• **What is expected**
Wherever a line in the records contains the word "Ohio", return that line.

Data excerpts

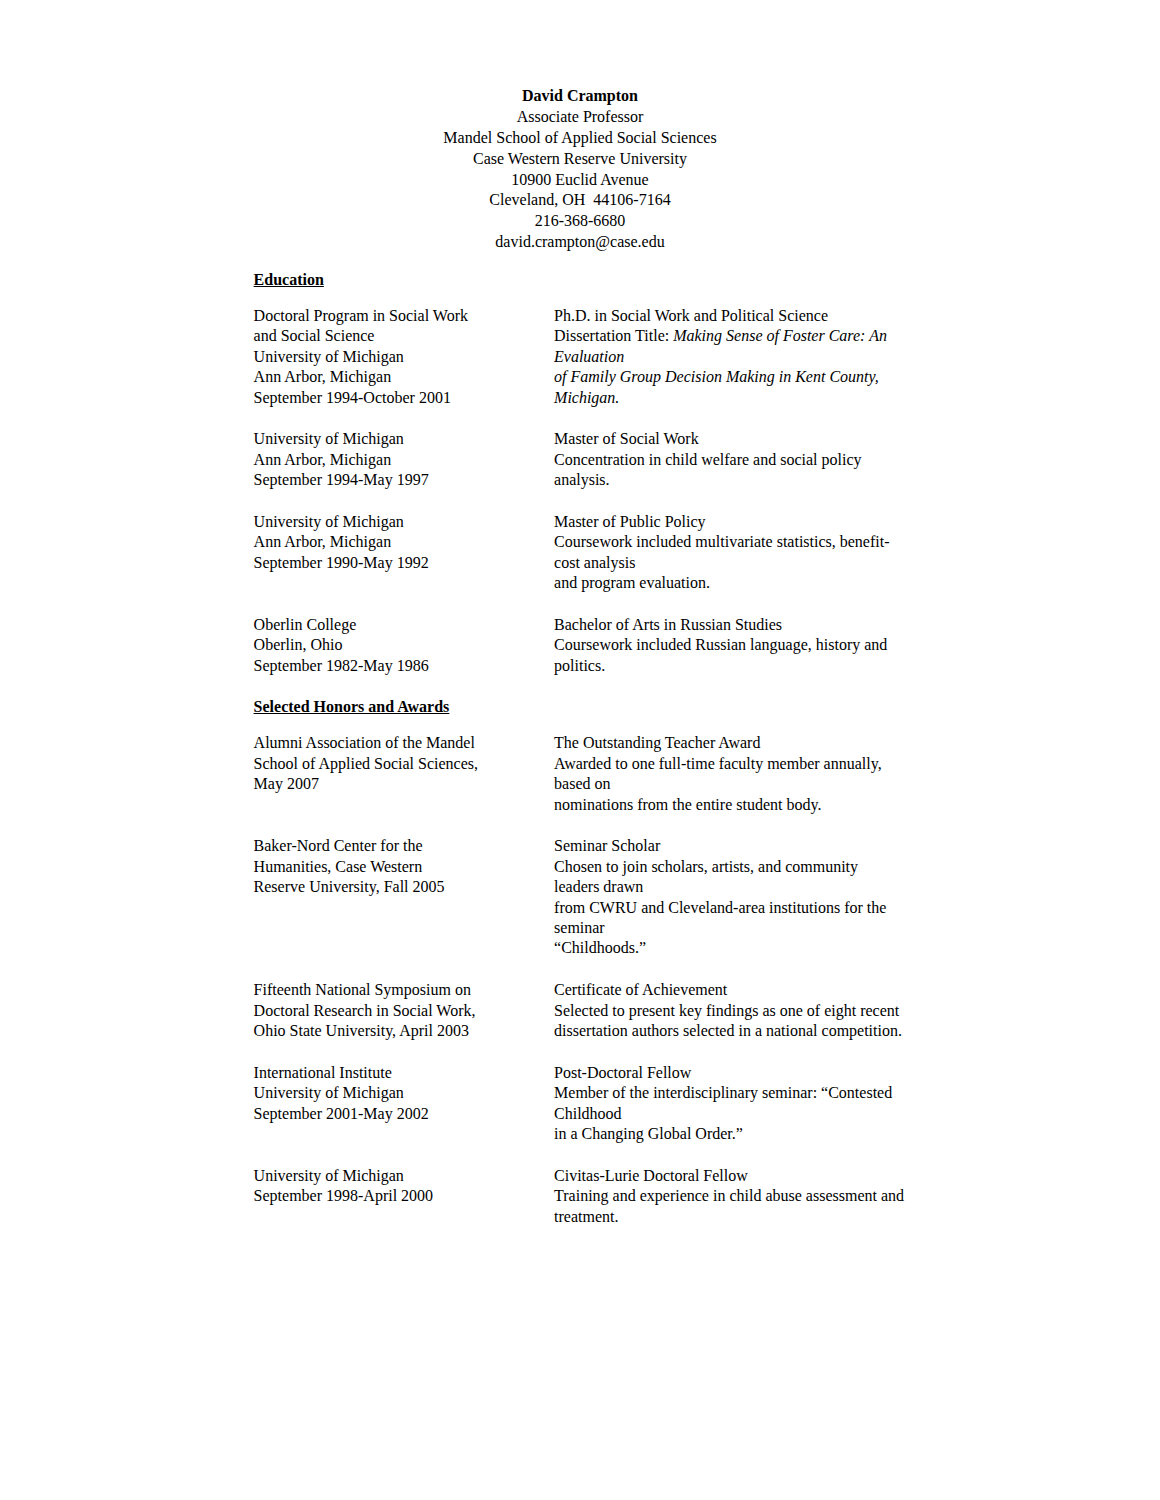David Crampton
Associate Professor
Mandel School of Applied Social Sciences
Case Western Reserve University
10900 Euclid Avenue
Cleveland, OH 44106-7164
216-368-6680
david.crampton@case.edu
Education
| Doctoral Program in Social Work and Social Science University of Michigan Ann Arbor, Michigan September 1994-October 2001 | Ph.D. in Social Work and Political Science Dissertation Title: Making Sense of Foster Care: An Evaluation of Family Group Decision Making in Kent County, Michigan. |
| University of Michigan Ann Arbor, Michigan September 1994-May 1997 | Master of Social Work Concentration in child welfare and social policy analysis. |
| University of Michigan Ann Arbor, Michigan September 1990-May 1992 | Master of Public Policy Coursework included multivariate statistics, benefit-cost analysis and program evaluation. |
| Oberlin College Oberlin, Ohio September 1982-May 1986 | Bachelor of Arts in Russian Studies Coursework included Russian language, history and politics. |
Selected Honors and Awards
| Alumni Association of the Mandel School of Applied Social Sciences, May 2007 | The Outstanding Teacher Award Awarded to one full-time faculty member annually, based on nominations from the entire student body. |
| Baker-Nord Center for the Humanities, Case Western Reserve University, Fall 2005 | Seminar Scholar Chosen to join scholars, artists, and community leaders drawn from CWRU and Cleveland-area institutions for the seminar “Childhoods.” |
| Fifteenth National Symposium on Doctoral Research in Social Work, Ohio State University, April 2003 | Certificate of Achievement Selected to present key findings as one of eight recent dissertation authors selected in a national competition. |
| International Institute University of Michigan September 2001-May 2002 | Post-Doctoral Fellow Member of the interdisciplinary seminar: “Contested Childhood in a Changing Global Order.” |
| University of Michigan September 1998-April 2000 | Civitas-Lurie Doctoral Fellow Training and experience in child abuse assessment and treatment. |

• **Answer section**
| Oberlin College Oberlin, Ohio September 1982-May 1986 | Bachelor of Arts in Russian Studies Coursework included Russian language, history and politics. |
| Fifteenth National Symposium on Doctoral Research in Social Work, Ohio State University, April 2003 | Certificate of Achievement Selected to present key findings as one of eight recent dissertation authors selected in a national competition. |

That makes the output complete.